Variable Importance¶
Now we take a look at the variable importance (dropout loss) for the remaining top variables.
mp_lg_train = train_explainer.model_parts(type='variable_importance')
mp_lg_test = test_explainer.model_parts(type='variable_importance')
mp_lg_train.plot(mp_lg_test)
For both sets the same 8 first variables show roughly the same dropout loss. After these the variable importance changes between the both sets:
- Within the Train Set the number of transactions before card issuance and the account age seem to play a bigger role than for the Test partition.
- Within the Test partition the number of transactions in the first month of the rollup window and the withdrawal happening in the 9th month before issuance play a larger role.
Partial Dependence¶
Each following subplot shows the partial dependence for both the train set (green line) and the test set (blue line). The Partial Dependence shows the consistency of the model's learned relationships across both datasets for the reduced Logistic Regression model. The PDPs can show how changes in each variable, while keeping others constant, influence the predicted outcome.
pd_lr_train = train_explainer.model_profile(center='mean')
pd_lr_test = test_explainer.model_profile(center='mean')
pd_lr_train.plot(pd_lr_test)
Calculating ceteris paribus: 100%|██████████| 20/20 [00:00<00:00, 79.78it/s] Calculating ceteris paribus: 100%|██████████| 20/20 [00:00<00:00, 171.77it/s]
Both within the test and train partition the Partial Dependence for all features seems to have very similar structure. Most variables show a linear trend, however the variables credit_month_mean (Mean of Credit amount during the Rollup Window) and credit_month_sum (Sum of Credit amount during the Rollup Window) show a more squished together sigmoid function where high credit statistics lead to a more likely prediction of 1 (has_card=True). The volume-related statistics (except for pre_card_volume_min) on the other hand, show the opposite: The higher the volume stats, the less likely the model is to predict a customer having a card.
account_ids = [14, 18]
selected_clients = client_df[client_df['account_id'].isin(account_ids)]

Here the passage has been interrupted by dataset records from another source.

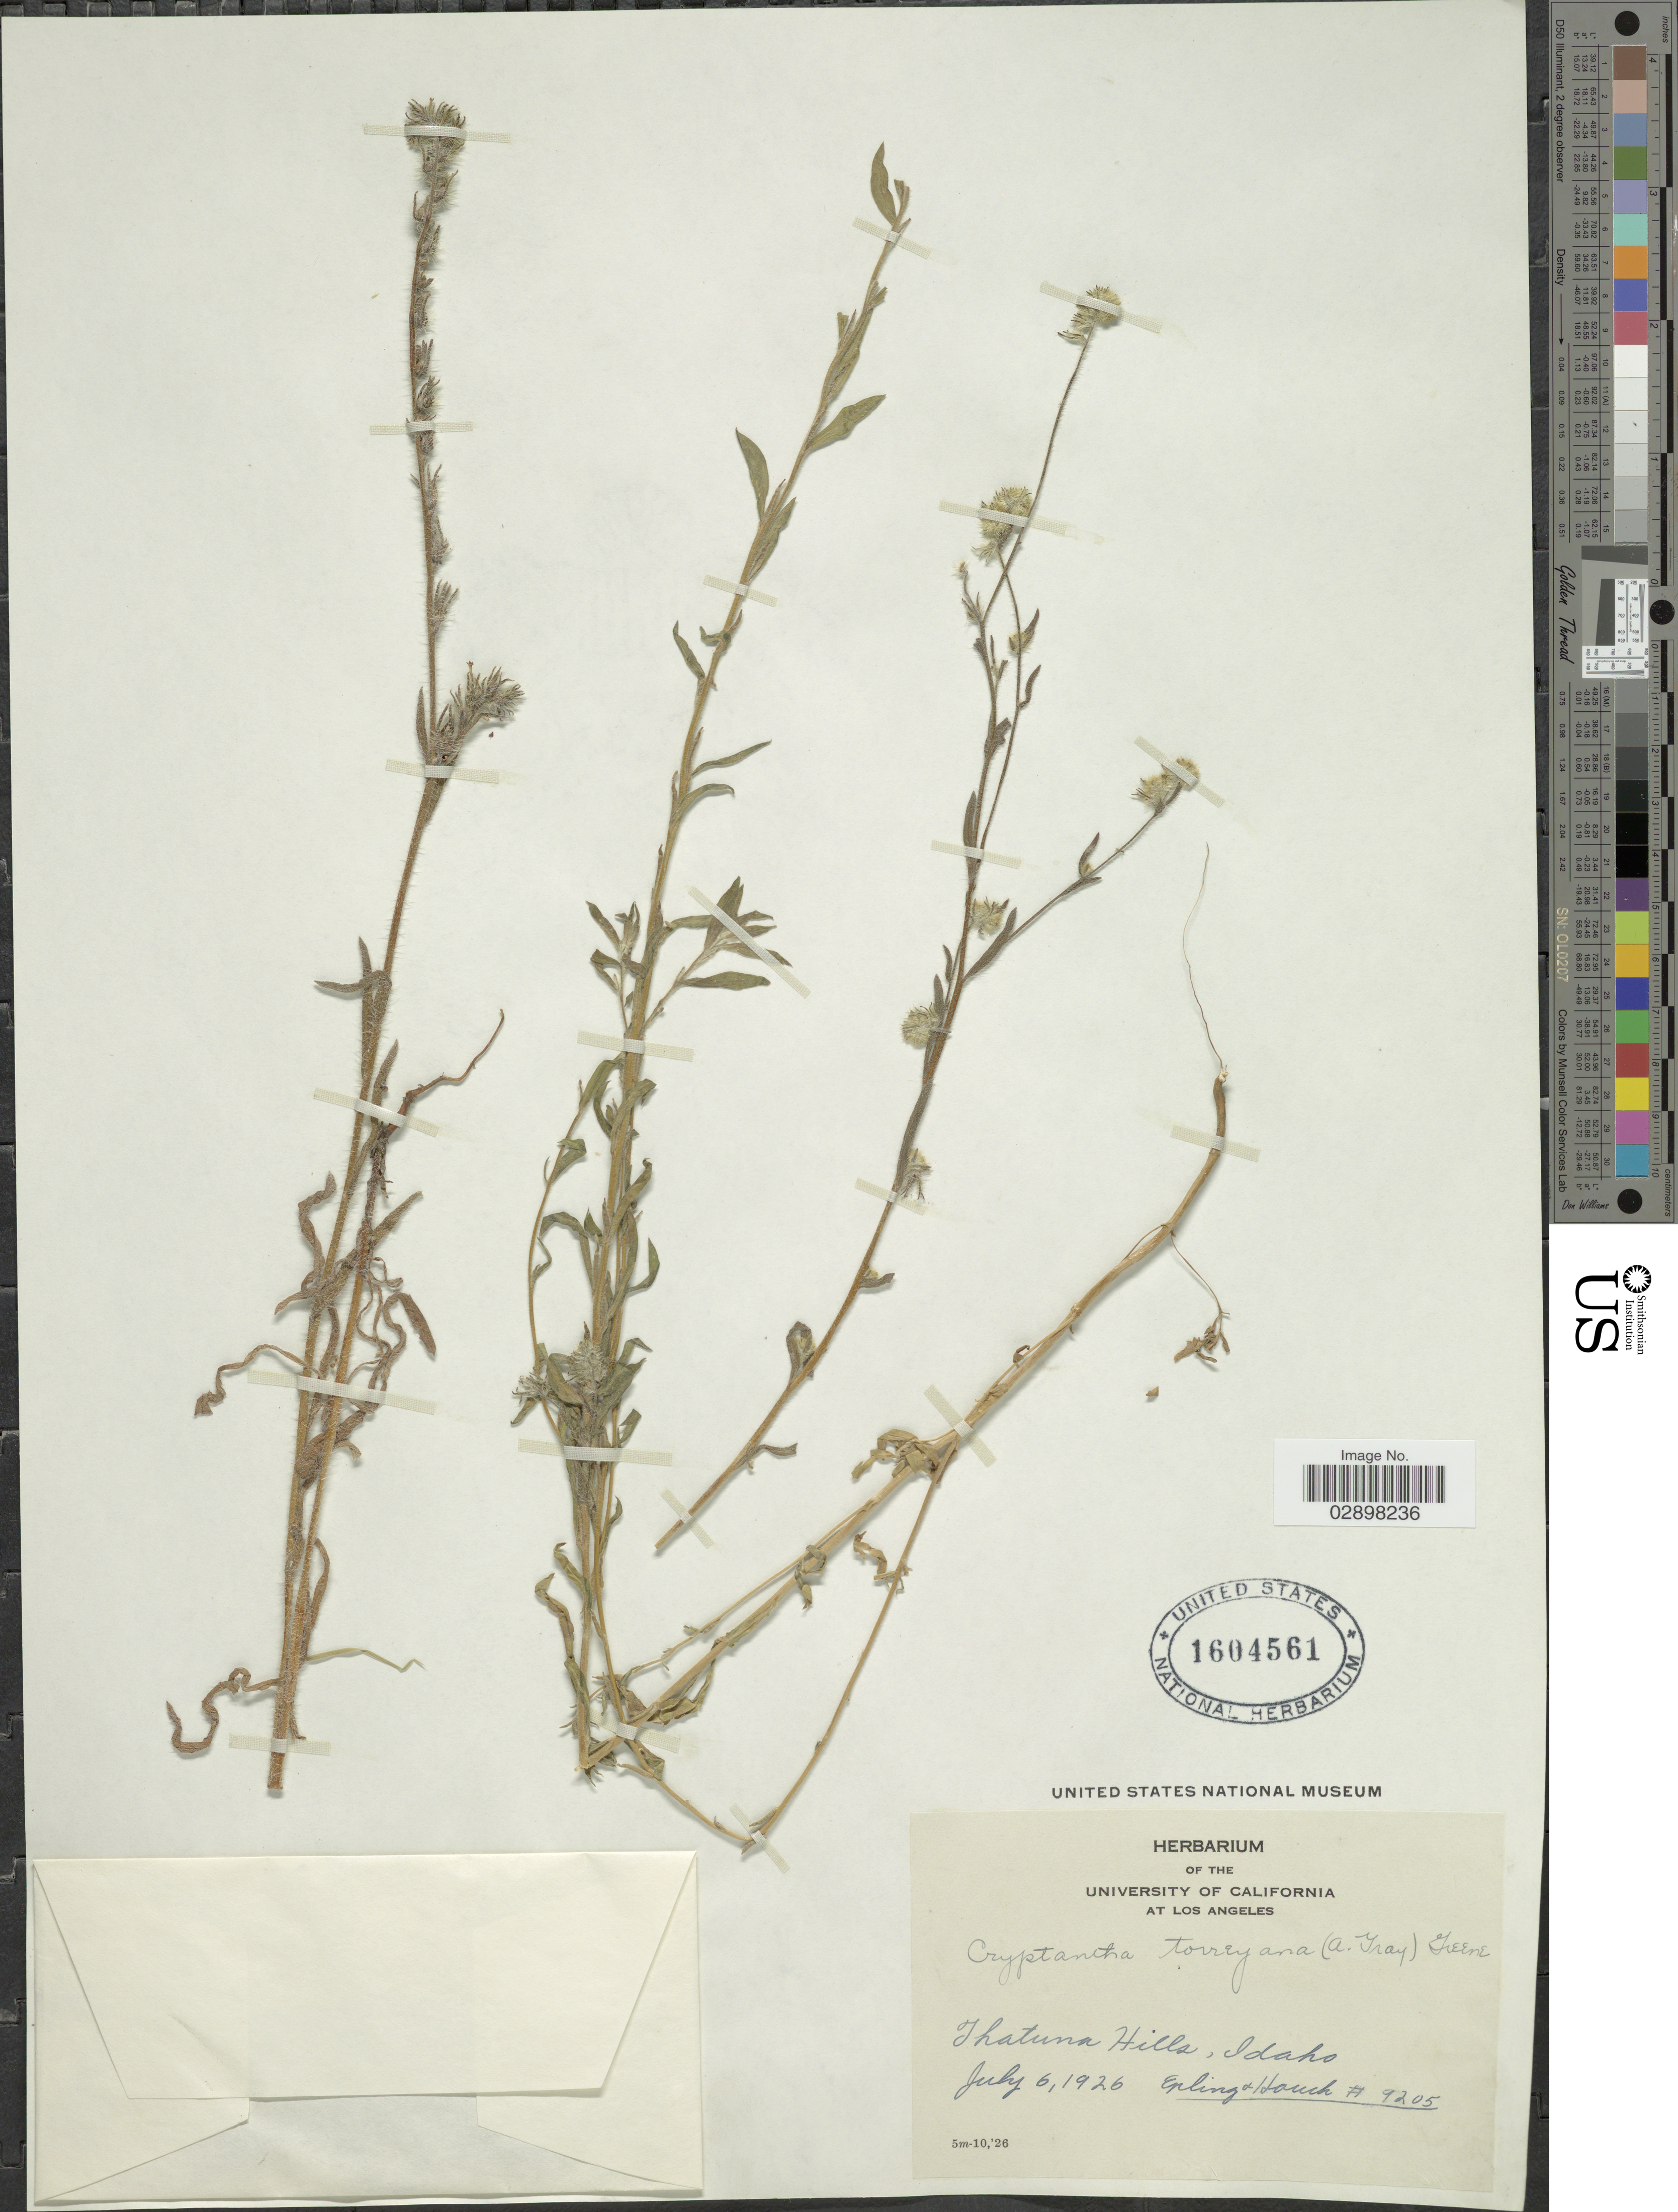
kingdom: Plantae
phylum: Tracheophyta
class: Magnoliopsida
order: Boraginales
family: Boraginaceae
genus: Cryptantha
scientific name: Cryptantha torreyana var. genuina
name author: I.M. Johnst.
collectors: -- Epling & Houch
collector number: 9205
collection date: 1926-07-06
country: United States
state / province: Idaho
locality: Ihatuna Hills.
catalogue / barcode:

for account_id in account_ids:
client = selected_clients[selected_clients['account_id'] == account_id]
va_expl = train_explainer.predict_parts(client[rfe_selected_columns], type='shap', label=f'Account {account_id}')
va_expl.plot()
Comparing the SHAP plots for Account 14 and Account 18, we can observe distinct differences in the feature contributions. For Account 14, the largest negative contributor is volume_month_sum (-0.797), while for Account 18, it is also volume_month_sum (-0.52), but with a slightly lesser impact. Both accounts see significant positive contributions from volume_month_diff_7 (+0.297 for Account 14) and volume_month_mean (+0.32 for Account 18). Additionally, Account 18's positive contributions are more distributed, with credit_month_sum and volume_last_quarter_std also playing significant roles, while Account 14 has fewer strongly positive features. Overall, Account 18 has a more balanced distribution of feature impacts compared to Account 14.
Conclusive Value of the Final Model¶
The final card purchase prediction model shows meaningful improvement for targeting potential buyers. The results show that for the top 20% of the customer sample, the success rate can almost be doubled compared to a 50/50 baseline. By focusing on the key factors like transaction volume and credit amounts, more precise market strategies can be launched.
In short, the new model shows appropriate robustness that will improve the banks ability to connect with the right customers with the right card offers.